Dan Hitchens

Why Thomas Becket still divides opinion

The verdict is still out on the troublesome priest, but there’s no doubting the brilliance of the art he inspired

Not just an interesting historical document: a panel from the Miracle window, Canterbury Cathedral, early 1200s, showing the castration of Eilward. Credit: © The Chapter, Canterbury Cathedral 
issue 22 May 2021

Visitors to the British Museum’s new exhibition will become acquainted with one of the most gloriously bizarre stories in the history of English Christianity: the tale of Eilward, a 12th-century Bedfordshire peasant.

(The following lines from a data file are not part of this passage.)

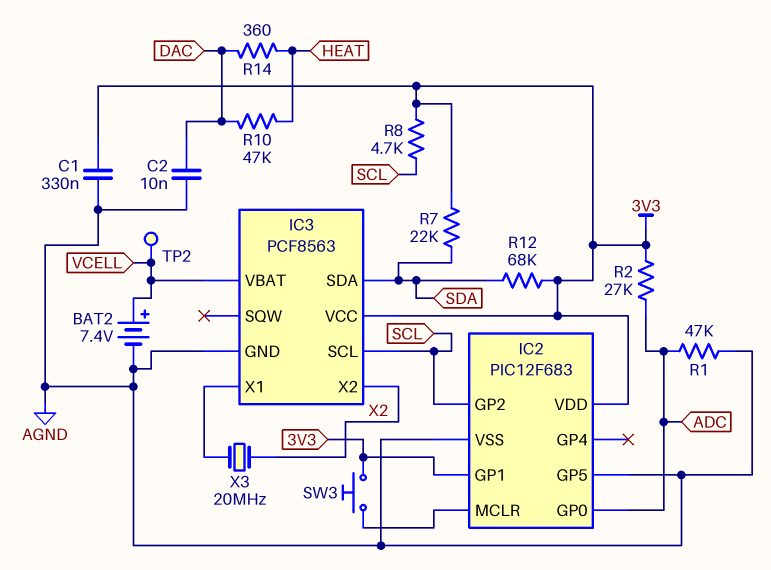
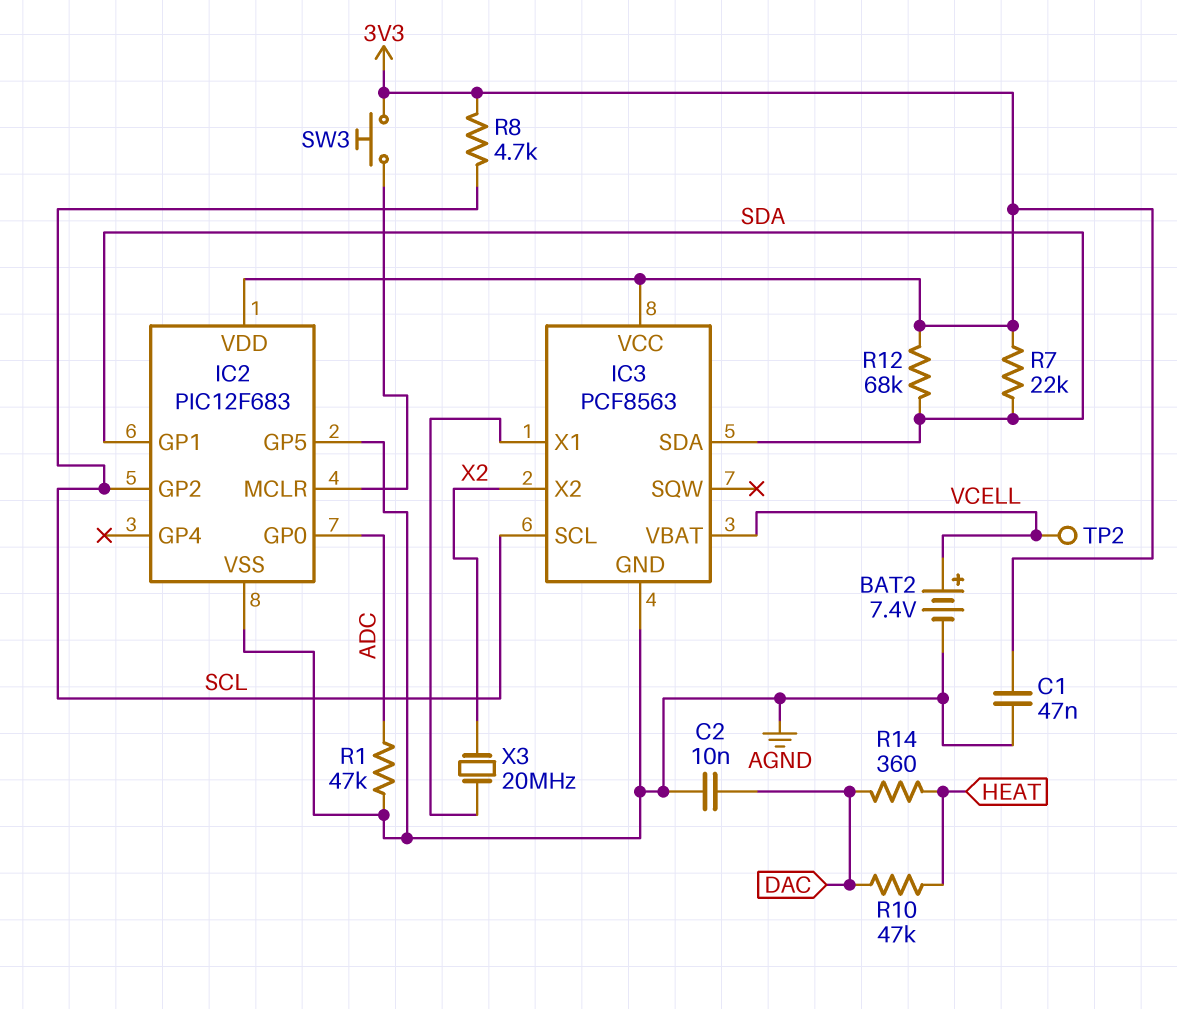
C1: 330nF (3V3, AGND) -> 47nF (3V3, AGND)
IC2 pin GP1: 3V3 -> SDA
R2: 27k (3V3, ADC) -> none

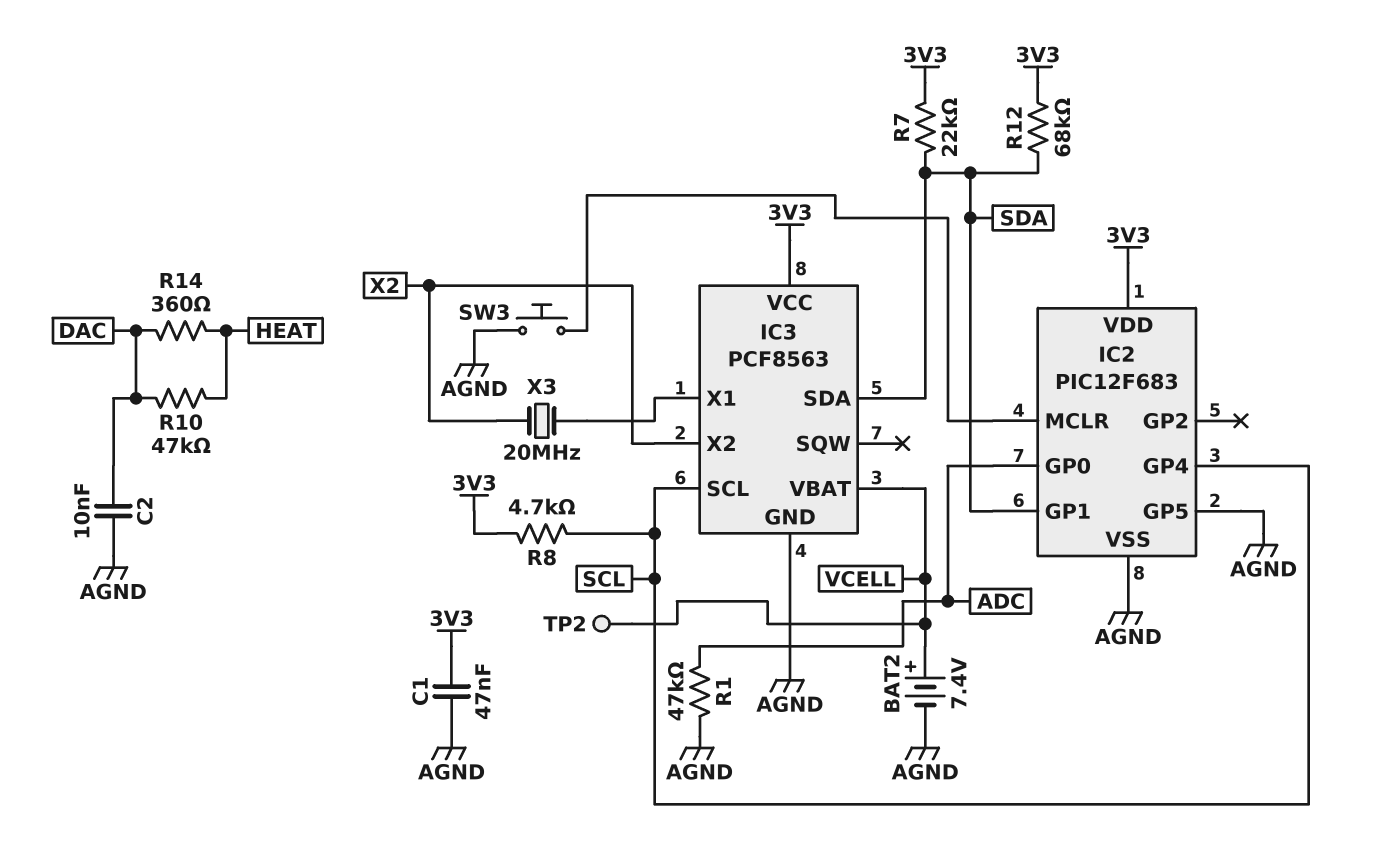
IC2 pin GP2: SCL -> none
IC2 pin GP4: none -> SCL
SW3: button (3V3, IC2/MCLR) -> button (AGND, IC2/MCLR)

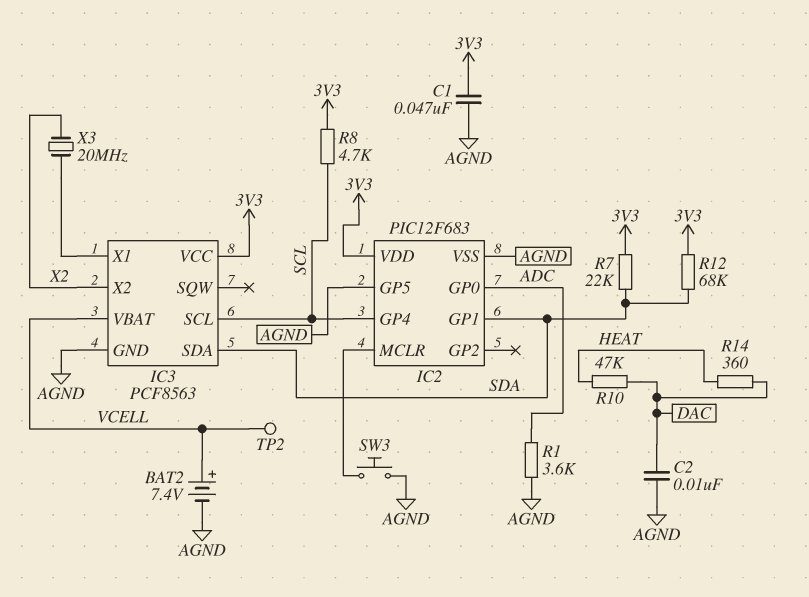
R1: 47k (ADC, AGND) -> 3.6k (ADC, AGND)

One day Eilward is in the pub when he has the misfortune to run into his neighbour Fulk, to whom he owes a small debt. An angry confrontation follows; eventually Eilward storms off drunkenly — in the direction of his creditor’s house, where he breaks in and starts trashing the place. Fulk catches him red-handed, beats him up and then hands him over to the authorities. One account suggests Eilward was framed; but whatever the truth of the matter, the judge sentences him to blinding and castration.

Eilward’s punishment, as well as what happened next, is among the scenes portrayed in an exquisite stained-glass window at Canterbury Cathedral, now on loan to the British Museum as the centrepiece of Thomas Becket: Murder and the Making of a Saint.